If you want a picture book that tells the story of Easter, you can’t do better than The Easter Story by Brian Wildsmith.
The Easter story is difficult to do as a picture book. Not that it’s hard to put the events into pictures. There are cathedrals and museums full of works of great art showing the death and resurrection of Jesus.
But even the great art can be difficult for children to process. I was raised Presbyterian, so religious images were not part of my early childhood. I still remember the day a family friend took me to her Episcopalian church. I was confronted, for the first time, with an image of the Crucifixion. I didn’t have a context for understanding it. I found it painful and horrifying, and it made me wonder why we called Good Friday “Good.”
Because the story of Easter is brutal. It begins with fear, violence, torture, and death. It’s a story that risks overwhelming little ones with emotions they’re not yet prepared to handle.

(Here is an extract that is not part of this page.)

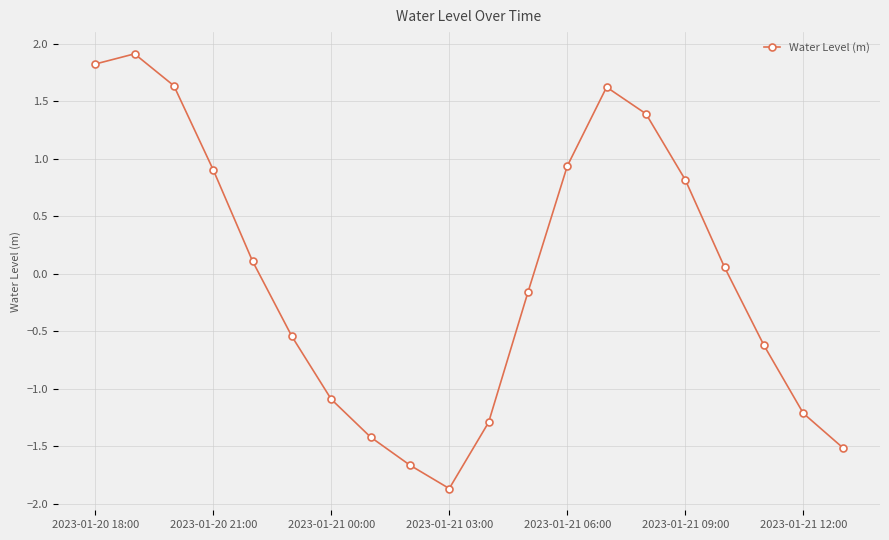

What is the difference between the maximum and second lowest values?

3.6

Authors and illustrators, of course, know the risk. So picture books that tell the Easter story are often cleaned up to make them suitable for children. In the process, they may be watered down to the point that they no longer seem to tell the same story that we find in the Gospels.
With gentle words and gorgeous art, Wildsmith manages to do what I had thought might be impossible. He tells the story of Easter, all of it, in words and images that are appropriate for and accessible to young children.
Wildsmith is known for telling stories that combine brief, spare words with lavish art. The style is perfect for The Easter Story. His illustrations include details both from the Bible and from Church tradition. In the scene where Jesus is carrying his cross towards Golgotha, for example, you can see Simon Cyrene coming out of the crowd to carry the cross for Jesus, and Veronica holding out her cloth to wipe his face.
The angels that appear throughout the book are magical, like angels in Coptic icons. The gold leaf that highlights the pages adds to the sense of wonder, and somehow helps create a little bit of distance from the sorrow and pain in many of the images.
And the donkey that joins Jesus on Palm Sunday and follows Jesus through all of the pages – the donkey provides an innocent view into what happens. He’s not saccharine and sentimental. He’s sturdy. He wants to be exactly where he is. With Jesus.
It’s a beautiful book. I recommend it without reservation.